Pound Sterling fell widely during the opening days of the week and on what were public holidays for many countries around the world though it stabilised in mid-week trade on Wednesday and appeared to be establishing a foothold above 1.13 by Thursday.

"We entered this trade following the ECB's pivotal shift at its last meeting on December 15th. Our basis for the position was that the ECB's terminal rate would become more fluid in what we describe as a hawkish divergence from the Fed and even more so relative to the BOE," says Mazen Issa, a senior FX strategist at TD Securities.

"With the ECB in a 'leadership' position on policy, we thought that there would be additional EUR gains against currencies that have held their ground in relative terms (which in this case was GBP) as real rates are likely to move higher," Issa writes in a Tuesday note to clients.

Issa and colleagues had sold Sterling for Euros shortly after the European Central Bank (ECB) indicated earlier in December that market expectations for its interest rates have been too low and could be likely to rise somewhat further next year.

Above: Pound to Euro rate shown at daily intervals with Fibonacci retracements of late September rally induced by BoE intervention in bond market and selected moving averages. Retracements indicate possible technical support and moving averages forms of resistance. Click image for closer inspection.

"We think there is room for this cross to trade higher but we step aside for now on the rapid gains and on liquidity issues. We will consider re-initiating on a dip," Issa says of the EUR/GBP exchange rate.

The TD Securities team made a 1.87% profit in their model portfolio after doing the equivalent of selling GBP/EUR around 1.1514 and booking profits around 1.1303 on Tuesday.

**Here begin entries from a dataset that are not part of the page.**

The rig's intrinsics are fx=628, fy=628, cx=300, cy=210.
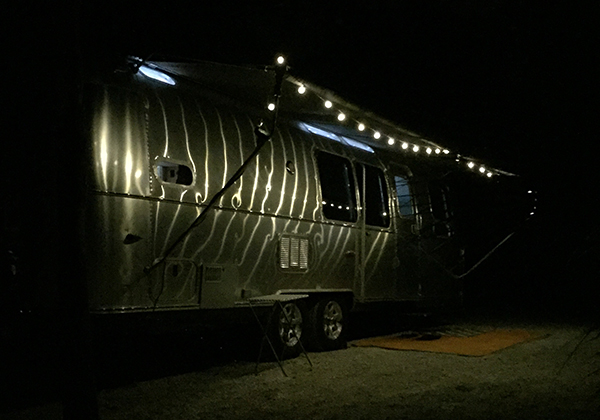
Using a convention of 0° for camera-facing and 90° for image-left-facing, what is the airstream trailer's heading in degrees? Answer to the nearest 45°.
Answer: approximately 225°
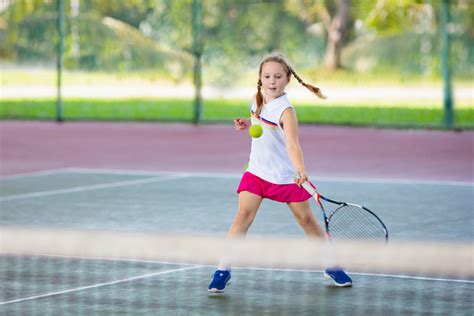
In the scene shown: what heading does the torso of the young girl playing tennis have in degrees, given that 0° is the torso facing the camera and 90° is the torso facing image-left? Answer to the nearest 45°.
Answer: approximately 45°

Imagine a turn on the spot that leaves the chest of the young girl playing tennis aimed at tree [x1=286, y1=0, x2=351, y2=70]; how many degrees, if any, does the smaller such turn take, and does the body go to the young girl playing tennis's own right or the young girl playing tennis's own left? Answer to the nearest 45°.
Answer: approximately 135° to the young girl playing tennis's own right
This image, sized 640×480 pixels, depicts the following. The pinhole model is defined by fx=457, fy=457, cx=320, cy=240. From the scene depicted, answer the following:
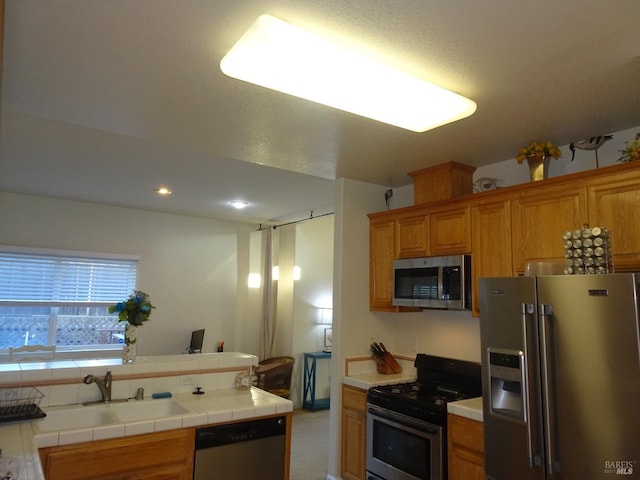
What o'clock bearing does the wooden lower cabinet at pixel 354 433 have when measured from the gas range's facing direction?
The wooden lower cabinet is roughly at 2 o'clock from the gas range.

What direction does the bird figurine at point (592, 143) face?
to the viewer's left

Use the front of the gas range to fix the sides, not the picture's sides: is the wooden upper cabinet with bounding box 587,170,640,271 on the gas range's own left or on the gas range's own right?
on the gas range's own left

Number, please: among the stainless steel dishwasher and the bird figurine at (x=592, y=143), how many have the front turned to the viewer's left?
1

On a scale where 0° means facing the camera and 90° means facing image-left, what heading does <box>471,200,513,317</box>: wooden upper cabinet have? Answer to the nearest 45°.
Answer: approximately 45°

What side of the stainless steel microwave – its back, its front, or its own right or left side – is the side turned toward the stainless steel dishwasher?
front

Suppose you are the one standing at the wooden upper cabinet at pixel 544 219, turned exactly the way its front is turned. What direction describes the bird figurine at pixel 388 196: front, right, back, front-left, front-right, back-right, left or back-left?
right

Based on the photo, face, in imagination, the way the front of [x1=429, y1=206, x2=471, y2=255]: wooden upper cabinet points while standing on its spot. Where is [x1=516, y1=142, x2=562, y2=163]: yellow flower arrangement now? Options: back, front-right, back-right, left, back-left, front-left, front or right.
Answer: left

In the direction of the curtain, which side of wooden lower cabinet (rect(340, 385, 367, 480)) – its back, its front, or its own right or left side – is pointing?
right
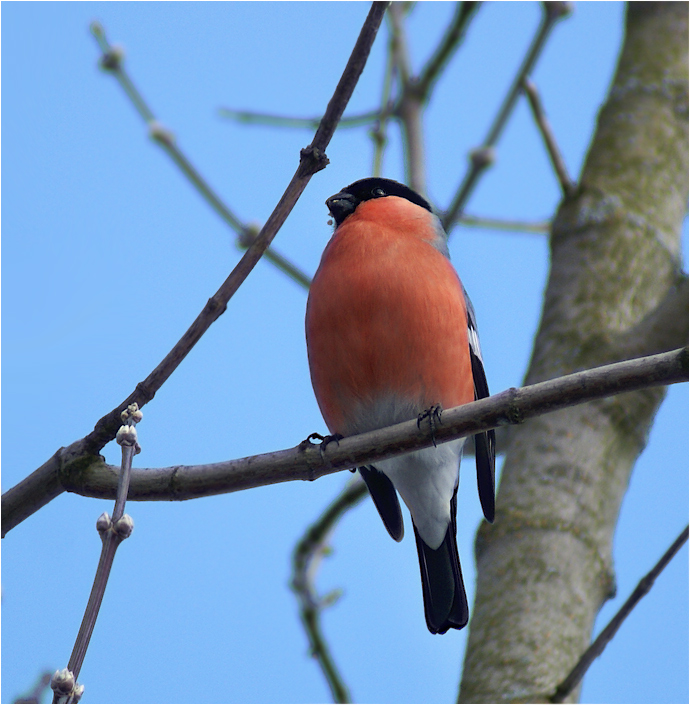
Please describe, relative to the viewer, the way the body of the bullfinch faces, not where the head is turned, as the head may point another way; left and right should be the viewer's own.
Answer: facing the viewer and to the left of the viewer
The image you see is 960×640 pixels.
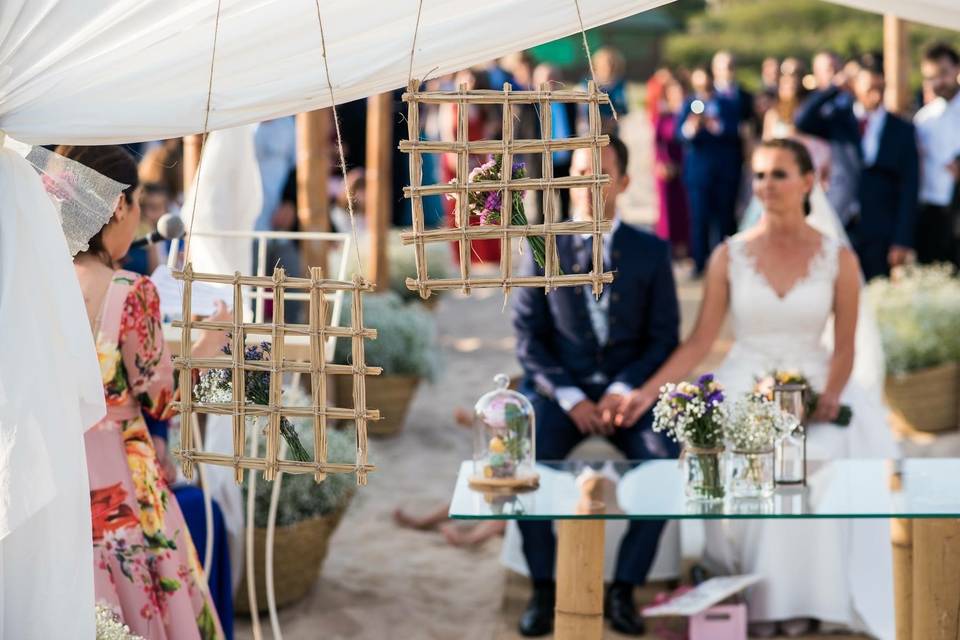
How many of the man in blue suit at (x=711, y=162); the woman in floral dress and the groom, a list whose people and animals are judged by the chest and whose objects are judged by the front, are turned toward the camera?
2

Trading volumes have been lower than usual this week owing to the recent festive break in Northwestern hemisphere markets, which can have a suppressive effect on risk-taking activity among traders into the New Year.

"It doesn't take much to move around a market like this so trades that would normally be low impact could actually push things around and that makes these moves hard to read on a day-to-day basis," writes Brad Bechtel, global head of FX at Jefferies, in a Wednesday market commentary.

Above: Changes in interbank trading volumes for major currency exchange rates on Tuesday 27 December. Source: Goldman Sachs Marquee. Click the image for closer inspection.

Meanwhile, when it comes to fundamentals, Sterling's mid-week boost may have been the result of improved sentiment about the economy.

This is after representatives of the retail industry suggested on Wednesday that festive holiday footfall in major urban shopping centres rose significantly when compared with that of 2021, and in spite of widespread disruption of rail travel.

"Despite rail strikes and more expensive fuel costs, shoppers were back in force not only in the two strongest retail areas of the Southeast and London but across the country as a whole," writes Humphrey Percy, Chairman of SGM Foreign Exchange, in a Wednesday market commentary.

"Despite the best efforts of the online commentators to pour cold water on this boost to retail sales, the fact is that in Northern Ireland footfall was 5 times that of the same period last year and in London more than 130%," he adds.

However, it's also possible that developments in China have played a role in crafting the pecking order of performance among major currencies after officials said the government intends to abandon many of its restrictions on travel to and from the country in January.